# MDC Parts



## jnovosel (Dec 29, 2009)

The company I work for has lots of parts from the 1:32 scale cars and locomotives that MDC built. If you need anything to help with your model work, please let me know.


----------



## Jerry Barnes (Jan 2, 2008)

Is that Mainline America? They used to advertise they had the MDC stuff and had parts/cars on their website, but most of that has gone away. Like more info. Email me : juking(at)atcjet.net


----------



## Jerry Barnes (Jan 2, 2008)

I got this reply fro Joe, sounds interesting: 
Yes it is Mainline America and the entire company has gone through new ownership. I was laid off in June and they called me back here recently. I have organized the entire MDC inventory and am working with the web guru to get the online store module up and running. 

There also will be new items coming this year and I hope that with my help we can produce G scale products done entirely in the U.S.A. !!! 

If there is anything I can do for you in the meantime, feel free to contact me via e-mail. I am always open to suggestions too! 

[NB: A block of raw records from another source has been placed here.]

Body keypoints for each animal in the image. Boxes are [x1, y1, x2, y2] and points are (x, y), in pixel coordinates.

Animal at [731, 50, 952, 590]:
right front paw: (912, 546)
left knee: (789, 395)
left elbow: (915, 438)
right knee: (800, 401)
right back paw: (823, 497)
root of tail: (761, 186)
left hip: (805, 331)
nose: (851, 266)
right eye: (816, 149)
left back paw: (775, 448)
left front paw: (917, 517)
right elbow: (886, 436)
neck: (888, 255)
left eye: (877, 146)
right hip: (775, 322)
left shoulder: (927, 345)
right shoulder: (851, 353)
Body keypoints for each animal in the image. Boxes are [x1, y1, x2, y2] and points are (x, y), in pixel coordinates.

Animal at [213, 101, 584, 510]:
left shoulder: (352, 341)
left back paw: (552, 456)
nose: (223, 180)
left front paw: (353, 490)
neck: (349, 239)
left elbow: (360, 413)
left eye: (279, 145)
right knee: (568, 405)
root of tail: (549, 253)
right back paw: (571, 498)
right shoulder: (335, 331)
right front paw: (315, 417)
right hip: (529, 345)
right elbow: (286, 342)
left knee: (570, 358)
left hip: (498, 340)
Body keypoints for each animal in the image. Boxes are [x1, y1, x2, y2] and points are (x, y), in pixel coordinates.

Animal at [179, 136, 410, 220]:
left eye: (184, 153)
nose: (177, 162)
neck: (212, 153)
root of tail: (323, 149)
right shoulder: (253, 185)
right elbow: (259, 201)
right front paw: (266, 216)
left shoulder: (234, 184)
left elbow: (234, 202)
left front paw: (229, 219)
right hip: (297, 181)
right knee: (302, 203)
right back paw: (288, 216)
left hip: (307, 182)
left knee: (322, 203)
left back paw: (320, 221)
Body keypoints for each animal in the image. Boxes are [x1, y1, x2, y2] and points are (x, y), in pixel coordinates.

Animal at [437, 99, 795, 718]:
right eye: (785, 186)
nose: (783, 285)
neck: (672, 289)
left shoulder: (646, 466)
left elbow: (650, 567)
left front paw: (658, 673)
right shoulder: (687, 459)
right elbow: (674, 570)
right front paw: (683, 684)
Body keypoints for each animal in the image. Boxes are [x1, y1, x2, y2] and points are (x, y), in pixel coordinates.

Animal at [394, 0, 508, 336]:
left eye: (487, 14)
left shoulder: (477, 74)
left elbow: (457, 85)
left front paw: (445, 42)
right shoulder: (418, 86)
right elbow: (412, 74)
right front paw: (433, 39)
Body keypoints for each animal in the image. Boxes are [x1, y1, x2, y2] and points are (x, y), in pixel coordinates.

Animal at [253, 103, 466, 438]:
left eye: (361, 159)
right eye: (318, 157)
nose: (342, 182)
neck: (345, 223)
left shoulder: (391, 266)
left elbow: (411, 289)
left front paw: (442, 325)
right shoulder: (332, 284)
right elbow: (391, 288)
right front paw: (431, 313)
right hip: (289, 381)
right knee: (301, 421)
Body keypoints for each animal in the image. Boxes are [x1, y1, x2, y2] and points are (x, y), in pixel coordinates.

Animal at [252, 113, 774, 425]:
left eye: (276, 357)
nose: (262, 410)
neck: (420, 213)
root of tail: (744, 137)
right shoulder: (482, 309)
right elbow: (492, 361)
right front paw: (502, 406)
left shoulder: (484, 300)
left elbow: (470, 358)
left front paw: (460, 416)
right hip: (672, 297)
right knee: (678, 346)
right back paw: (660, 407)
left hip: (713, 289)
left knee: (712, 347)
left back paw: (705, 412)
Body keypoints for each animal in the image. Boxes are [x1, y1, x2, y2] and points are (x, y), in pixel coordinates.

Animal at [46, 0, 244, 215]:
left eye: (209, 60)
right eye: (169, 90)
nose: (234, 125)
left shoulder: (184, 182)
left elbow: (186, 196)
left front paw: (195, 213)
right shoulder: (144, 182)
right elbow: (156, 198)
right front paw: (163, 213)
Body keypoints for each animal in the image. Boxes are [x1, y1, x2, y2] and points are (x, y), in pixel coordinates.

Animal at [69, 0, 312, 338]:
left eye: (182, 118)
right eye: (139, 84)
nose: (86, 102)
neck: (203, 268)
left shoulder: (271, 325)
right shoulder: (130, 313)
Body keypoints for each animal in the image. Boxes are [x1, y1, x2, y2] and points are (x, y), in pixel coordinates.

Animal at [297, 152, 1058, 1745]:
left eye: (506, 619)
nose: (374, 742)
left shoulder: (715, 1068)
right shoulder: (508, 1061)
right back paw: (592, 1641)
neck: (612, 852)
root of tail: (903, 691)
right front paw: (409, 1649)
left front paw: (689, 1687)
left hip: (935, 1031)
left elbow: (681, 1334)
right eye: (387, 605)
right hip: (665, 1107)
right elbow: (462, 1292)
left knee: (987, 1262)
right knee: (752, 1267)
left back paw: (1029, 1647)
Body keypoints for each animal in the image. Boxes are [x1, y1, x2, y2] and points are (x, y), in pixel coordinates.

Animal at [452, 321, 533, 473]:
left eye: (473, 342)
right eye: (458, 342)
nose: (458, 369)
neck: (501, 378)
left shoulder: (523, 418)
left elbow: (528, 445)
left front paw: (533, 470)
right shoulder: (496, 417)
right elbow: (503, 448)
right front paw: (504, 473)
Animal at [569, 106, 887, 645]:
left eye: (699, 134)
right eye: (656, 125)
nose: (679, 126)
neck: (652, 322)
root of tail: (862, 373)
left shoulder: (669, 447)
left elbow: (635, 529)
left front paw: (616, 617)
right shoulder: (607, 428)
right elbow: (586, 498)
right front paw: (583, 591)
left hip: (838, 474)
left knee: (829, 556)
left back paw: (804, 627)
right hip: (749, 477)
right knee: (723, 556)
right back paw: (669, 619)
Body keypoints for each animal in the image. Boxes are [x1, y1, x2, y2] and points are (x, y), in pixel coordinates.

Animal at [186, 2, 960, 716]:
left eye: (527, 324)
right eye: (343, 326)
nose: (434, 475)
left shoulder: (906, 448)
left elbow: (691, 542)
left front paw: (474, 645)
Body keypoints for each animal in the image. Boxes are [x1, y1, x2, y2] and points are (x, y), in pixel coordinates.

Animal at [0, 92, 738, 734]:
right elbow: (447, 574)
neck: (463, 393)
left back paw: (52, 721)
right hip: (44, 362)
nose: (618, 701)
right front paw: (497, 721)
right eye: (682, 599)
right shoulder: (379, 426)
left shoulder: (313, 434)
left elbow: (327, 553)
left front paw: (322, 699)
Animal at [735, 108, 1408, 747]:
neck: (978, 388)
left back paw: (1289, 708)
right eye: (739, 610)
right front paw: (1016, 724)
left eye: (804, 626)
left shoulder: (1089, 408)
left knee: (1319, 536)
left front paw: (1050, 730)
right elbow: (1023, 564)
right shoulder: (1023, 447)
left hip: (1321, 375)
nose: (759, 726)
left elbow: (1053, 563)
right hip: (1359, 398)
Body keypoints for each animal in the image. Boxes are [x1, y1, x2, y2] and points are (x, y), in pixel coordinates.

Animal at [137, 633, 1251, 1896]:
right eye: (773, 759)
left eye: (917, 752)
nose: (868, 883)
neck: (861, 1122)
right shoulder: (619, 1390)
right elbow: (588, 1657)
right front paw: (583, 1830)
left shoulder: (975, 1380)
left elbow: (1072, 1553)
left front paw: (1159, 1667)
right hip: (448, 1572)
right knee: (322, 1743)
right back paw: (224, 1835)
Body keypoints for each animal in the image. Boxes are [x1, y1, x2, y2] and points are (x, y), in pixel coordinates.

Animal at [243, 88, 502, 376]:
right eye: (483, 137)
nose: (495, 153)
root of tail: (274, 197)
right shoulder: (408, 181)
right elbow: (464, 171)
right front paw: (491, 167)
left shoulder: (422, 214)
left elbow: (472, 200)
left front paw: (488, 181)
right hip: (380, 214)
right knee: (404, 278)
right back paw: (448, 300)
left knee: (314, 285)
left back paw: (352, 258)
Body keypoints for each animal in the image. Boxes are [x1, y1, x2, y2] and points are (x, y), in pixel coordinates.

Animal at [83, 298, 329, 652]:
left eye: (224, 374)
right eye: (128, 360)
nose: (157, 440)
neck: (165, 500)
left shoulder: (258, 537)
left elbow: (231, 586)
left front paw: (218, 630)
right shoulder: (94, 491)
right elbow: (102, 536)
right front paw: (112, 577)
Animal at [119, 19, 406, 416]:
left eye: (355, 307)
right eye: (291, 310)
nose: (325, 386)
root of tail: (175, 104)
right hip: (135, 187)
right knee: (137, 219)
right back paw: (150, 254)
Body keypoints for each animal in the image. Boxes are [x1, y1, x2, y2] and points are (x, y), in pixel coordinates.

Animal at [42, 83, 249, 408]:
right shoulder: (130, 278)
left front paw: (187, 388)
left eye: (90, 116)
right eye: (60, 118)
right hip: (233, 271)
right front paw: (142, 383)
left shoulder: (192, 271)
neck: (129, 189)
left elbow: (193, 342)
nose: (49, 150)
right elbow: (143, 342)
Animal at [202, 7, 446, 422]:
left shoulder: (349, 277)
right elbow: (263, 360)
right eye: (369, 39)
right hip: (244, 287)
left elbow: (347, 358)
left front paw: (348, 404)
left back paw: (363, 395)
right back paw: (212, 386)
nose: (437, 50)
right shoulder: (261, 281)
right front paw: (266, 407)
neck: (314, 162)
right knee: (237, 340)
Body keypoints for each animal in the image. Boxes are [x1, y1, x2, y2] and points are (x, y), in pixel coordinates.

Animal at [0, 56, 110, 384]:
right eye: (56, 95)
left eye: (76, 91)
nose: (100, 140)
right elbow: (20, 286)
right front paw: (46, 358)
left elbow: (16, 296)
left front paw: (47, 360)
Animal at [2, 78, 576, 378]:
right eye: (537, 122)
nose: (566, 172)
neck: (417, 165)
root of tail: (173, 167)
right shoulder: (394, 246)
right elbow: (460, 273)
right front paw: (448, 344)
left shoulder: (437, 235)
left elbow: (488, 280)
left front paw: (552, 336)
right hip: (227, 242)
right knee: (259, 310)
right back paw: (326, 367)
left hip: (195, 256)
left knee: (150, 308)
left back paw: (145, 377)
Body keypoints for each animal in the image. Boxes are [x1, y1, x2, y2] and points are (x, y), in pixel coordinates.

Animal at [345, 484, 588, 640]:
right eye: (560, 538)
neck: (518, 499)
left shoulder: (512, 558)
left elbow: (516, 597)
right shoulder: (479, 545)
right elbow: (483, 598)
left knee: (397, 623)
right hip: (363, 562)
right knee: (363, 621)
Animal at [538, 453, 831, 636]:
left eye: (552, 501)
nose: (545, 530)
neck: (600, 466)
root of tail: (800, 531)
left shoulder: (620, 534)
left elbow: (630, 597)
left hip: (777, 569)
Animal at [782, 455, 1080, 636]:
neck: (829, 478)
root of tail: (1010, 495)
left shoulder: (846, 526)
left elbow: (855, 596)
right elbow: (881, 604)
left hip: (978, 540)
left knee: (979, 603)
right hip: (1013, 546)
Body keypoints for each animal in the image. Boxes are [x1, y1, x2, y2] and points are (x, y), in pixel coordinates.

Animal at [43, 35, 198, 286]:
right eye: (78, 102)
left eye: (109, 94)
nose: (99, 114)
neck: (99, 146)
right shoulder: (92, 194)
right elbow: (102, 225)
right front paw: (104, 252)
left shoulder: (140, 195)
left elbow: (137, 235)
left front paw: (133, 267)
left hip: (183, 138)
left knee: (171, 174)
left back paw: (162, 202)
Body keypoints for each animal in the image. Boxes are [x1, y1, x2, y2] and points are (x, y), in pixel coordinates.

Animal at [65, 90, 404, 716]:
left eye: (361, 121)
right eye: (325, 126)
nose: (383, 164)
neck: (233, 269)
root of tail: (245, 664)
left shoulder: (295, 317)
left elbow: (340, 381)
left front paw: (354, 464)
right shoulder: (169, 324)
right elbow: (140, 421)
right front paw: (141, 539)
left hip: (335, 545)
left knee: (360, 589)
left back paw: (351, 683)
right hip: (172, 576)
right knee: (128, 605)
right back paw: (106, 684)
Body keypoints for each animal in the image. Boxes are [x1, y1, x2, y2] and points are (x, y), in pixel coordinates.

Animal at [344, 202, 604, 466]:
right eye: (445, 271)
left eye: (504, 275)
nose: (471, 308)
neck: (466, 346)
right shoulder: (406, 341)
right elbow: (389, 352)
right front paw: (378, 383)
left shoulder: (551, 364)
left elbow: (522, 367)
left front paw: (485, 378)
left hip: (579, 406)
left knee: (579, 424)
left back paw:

If you look at their website, they show they plan to make a RS-2 locomotive. I liked the MDC stuff, seemed to size out better with my Aristo Mikado than with 1/29 cars.


----------



## rangerjoel (Jan 4, 2008)

This sounds interesting to me and I look forward to their on-line store. (Hopefully with photos of each part) I’m on a limited budget and enjoy building my own stuff so I’m probably their target demographic! 
Joel


----------



## bcer960 (Dec 27, 2007)

I am still interested in the ore cars, can you please e-mail me so we can talk, [email protected]
Thanks

Ray


----------



## Jerry Barnes (Jan 2, 2008)

Their website still looks the same: http://www.midwestcompanies.us/m...erica.html


----------



## dana (Jan 7, 2008)

somethings not right with the link as i clicked on it and got page not found 

the html and the m...erica could be the reason


----------



## Randy Stone (Jan 2, 2008)

Try this link 


http://www.midwestcompanies.us/manu...erica.html


----------